═════ PROVIDED TEXT

If we look at these charts, it looks like only the top 10%, or perhaps the top 20% at best, might qualify as “middle class” by the metrics described below.
The conventional definition of working class is based on income and education:the working class household earns between $30,000 and $69,000 annually, and the highest education credential in the household is a two-year community college degree or trade certification.
The definition of the middle class is also based on on income and education, but adds financial security as a metric: the middle class household earns $80,000 or more, holds 4-year college diplomas or graduate degrees, owns a home, has a 401K retirement account and so on.
(My own definition is much more rigorous, as I reckon “middle class” today should have the same basic assets as the “middle class” held 40 years ago: What Does It Take To Be Middle Class? (December 5, 2013.)
But in some key ways, income and education are misleading metrics: the key attributes that actually define the working class are:
1. Stagnant incomes: incomes that over time barely keep up with real-world inflation or even lose purchasing power.
2. Income insecurity: wages, benefits and pensions are not as guaranteed as advertised.
3. Not enough ownership of financial capital to be meaningful. Financial capital excludes household items, vehicles, etc. Financial capital includes stocks, bonds, certificates of deposit, ownership of a profitable business, equity in real estate, precious metals, bitcoin, etc.
By meaningful I mean enough to:
— augment Social Security benefits in a way that greatly improves the household’s lifestyle and retirement options
— equity that is significant enough to fund college educations so one’s children do not have to become debt-serfs to attend college
— enough capital to fund (or help with) a down payment for a house, i.e. inheritable wealth that transforms the children’s lives while the parents are still alive
— income from capital, i.e. income isn’t dependent on a government agency or government transfer.
How many U.S. households qualify to be middle class if that means:
— the household income has outpaced real-world inflation over the past 20 years
— the household’s financial capital/assets have grown to become meaningful (as defined above) in the past 20 years
— the household doesn’t depend on government transfers for much of its income / spending
— the household income and wealth are not dependent on financial bubbles, corporate guarantees, local government pensions on the verge of insolvency, etc.
While tens of millions of households qualify as “middle class” based on college diplomas and income, far fewer qualify when wealth and financial security are the key metrics. Plenty of households earn well in excess of $100,000 annually, but their financial status is as precarious and threadbare as any working class household.
They don’t own enough assets or capital to move the needle, and what they do own is generally dependent on financial bubbles or speculative gambles.
Feeling like we belong to the “middle class” because we have a college diploma and make a good income offers up a false sense of pride and progress.If we’re realistic about the financial wealth and security of “middle class” households, most qualify as working class: stagnant incomes, precarious financial circumstances, very little meaningful wealth and even less meaningful wealth that isn’t dependent on the bubble du jour or promises that might not be kept.

══════════

_YOUR GOAL_
In the text about the middle class, what annual income range does the conventional definition give for a working class household? Draw only on the text about the middle class when you respond.

═════ SOURCE INFORMATION

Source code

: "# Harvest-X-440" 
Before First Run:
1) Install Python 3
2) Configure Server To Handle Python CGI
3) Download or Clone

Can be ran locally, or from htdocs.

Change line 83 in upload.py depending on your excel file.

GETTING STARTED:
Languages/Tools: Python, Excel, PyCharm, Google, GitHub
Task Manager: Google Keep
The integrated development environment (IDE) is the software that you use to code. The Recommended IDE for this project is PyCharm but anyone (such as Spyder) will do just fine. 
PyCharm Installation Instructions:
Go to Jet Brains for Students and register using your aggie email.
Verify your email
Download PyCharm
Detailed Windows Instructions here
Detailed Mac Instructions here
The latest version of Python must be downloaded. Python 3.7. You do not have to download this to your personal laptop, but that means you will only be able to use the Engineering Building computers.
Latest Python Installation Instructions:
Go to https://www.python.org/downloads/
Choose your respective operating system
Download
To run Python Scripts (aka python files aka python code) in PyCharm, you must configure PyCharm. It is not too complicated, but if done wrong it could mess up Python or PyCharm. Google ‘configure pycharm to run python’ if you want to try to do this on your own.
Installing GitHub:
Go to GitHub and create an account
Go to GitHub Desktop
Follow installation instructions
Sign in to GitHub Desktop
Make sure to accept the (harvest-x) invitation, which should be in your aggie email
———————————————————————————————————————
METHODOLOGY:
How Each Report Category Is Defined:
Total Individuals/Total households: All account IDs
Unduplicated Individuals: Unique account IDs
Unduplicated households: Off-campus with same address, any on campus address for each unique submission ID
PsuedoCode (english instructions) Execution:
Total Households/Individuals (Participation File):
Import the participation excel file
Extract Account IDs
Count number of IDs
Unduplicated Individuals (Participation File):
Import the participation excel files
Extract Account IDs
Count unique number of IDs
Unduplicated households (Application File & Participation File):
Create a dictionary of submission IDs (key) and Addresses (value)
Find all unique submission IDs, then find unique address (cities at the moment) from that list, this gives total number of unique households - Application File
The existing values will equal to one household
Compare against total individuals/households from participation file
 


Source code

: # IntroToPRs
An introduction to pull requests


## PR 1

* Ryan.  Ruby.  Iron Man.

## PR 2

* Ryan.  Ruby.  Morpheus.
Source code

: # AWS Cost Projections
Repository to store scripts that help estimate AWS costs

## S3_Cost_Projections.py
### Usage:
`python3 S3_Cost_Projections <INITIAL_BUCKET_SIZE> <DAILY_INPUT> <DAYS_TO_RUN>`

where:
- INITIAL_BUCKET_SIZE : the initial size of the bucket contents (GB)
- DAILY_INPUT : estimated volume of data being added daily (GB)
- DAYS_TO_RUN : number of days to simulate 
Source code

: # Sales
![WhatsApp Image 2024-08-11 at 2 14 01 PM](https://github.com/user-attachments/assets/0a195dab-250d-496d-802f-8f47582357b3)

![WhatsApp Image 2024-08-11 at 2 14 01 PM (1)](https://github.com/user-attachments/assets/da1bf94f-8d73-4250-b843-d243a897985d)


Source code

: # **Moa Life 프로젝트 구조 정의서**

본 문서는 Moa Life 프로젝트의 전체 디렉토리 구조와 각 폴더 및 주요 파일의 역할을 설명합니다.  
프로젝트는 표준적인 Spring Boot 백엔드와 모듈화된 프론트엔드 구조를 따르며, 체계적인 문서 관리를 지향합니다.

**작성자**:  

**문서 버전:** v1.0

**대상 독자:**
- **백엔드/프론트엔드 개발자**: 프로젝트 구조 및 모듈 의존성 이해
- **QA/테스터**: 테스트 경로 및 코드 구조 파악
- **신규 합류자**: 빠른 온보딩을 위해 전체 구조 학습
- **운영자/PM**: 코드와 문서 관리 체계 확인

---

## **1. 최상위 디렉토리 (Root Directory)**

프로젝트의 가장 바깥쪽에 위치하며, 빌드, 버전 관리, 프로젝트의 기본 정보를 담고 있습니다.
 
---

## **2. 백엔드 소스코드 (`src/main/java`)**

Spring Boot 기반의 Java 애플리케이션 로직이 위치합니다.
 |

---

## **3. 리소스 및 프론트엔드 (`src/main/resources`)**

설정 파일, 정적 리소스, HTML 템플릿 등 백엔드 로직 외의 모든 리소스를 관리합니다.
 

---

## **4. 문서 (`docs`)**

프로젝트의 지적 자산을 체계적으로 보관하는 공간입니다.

══════════

_YOUR RESPONSE_
Between $30,000 and $69,000.